Instruction
Copy word for word the part of the listing below that begins with the line containing "Sie sind zugleich Partner der lokalen" and ends with the line containing "Willensbildung und Entscheidungsfindung in", including both of those lines.
-------- Data for this exercise --------
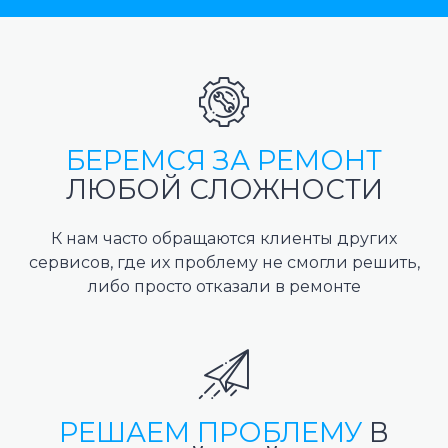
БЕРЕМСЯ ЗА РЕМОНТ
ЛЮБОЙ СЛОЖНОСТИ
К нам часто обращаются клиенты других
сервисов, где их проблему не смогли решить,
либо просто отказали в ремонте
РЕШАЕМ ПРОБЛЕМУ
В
--------
-------- Data for this exercise --------
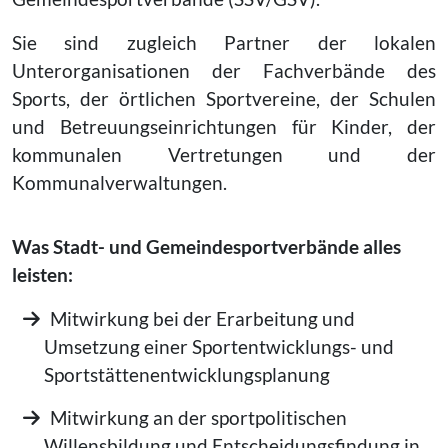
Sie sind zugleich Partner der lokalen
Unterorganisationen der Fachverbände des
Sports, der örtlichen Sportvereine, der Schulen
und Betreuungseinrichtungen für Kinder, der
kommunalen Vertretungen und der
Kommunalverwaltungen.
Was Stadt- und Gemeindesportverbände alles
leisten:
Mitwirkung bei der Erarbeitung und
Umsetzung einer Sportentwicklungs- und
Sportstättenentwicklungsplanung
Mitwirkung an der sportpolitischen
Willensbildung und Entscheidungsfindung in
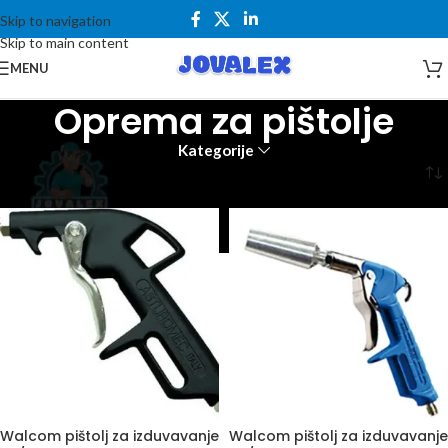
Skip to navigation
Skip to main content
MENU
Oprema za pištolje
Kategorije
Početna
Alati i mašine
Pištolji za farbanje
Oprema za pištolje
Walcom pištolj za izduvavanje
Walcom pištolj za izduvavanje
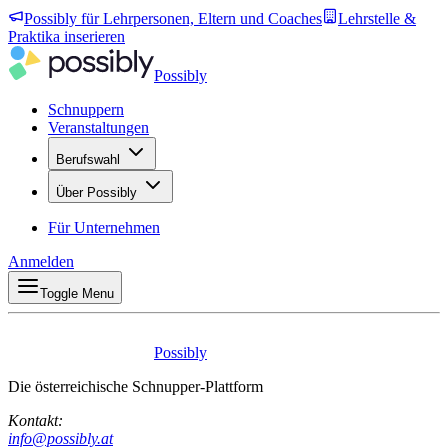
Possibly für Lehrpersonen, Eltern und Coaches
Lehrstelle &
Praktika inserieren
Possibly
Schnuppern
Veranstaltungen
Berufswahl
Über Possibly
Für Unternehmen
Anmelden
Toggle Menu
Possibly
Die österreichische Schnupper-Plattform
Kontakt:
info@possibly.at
--------
Result for this task
Sie sind zugleich Partner der lokalen
Unterorganisationen der Fachverbände des
Sports, der örtlichen Sportvereine, der Schulen
und Betreuungseinrichtungen für Kinder, der
kommunalen Vertretungen und der
Kommunalverwaltungen.
Was Stadt- und Gemeindesportverbände alles
leisten:
Mitwirkung bei der Erarbeitung und
Umsetzung einer Sportentwicklungs- und
Sportstättenentwicklungsplanung
Mitwirkung an der sportpolitischen
Willensbildung und Entscheidungsfindung in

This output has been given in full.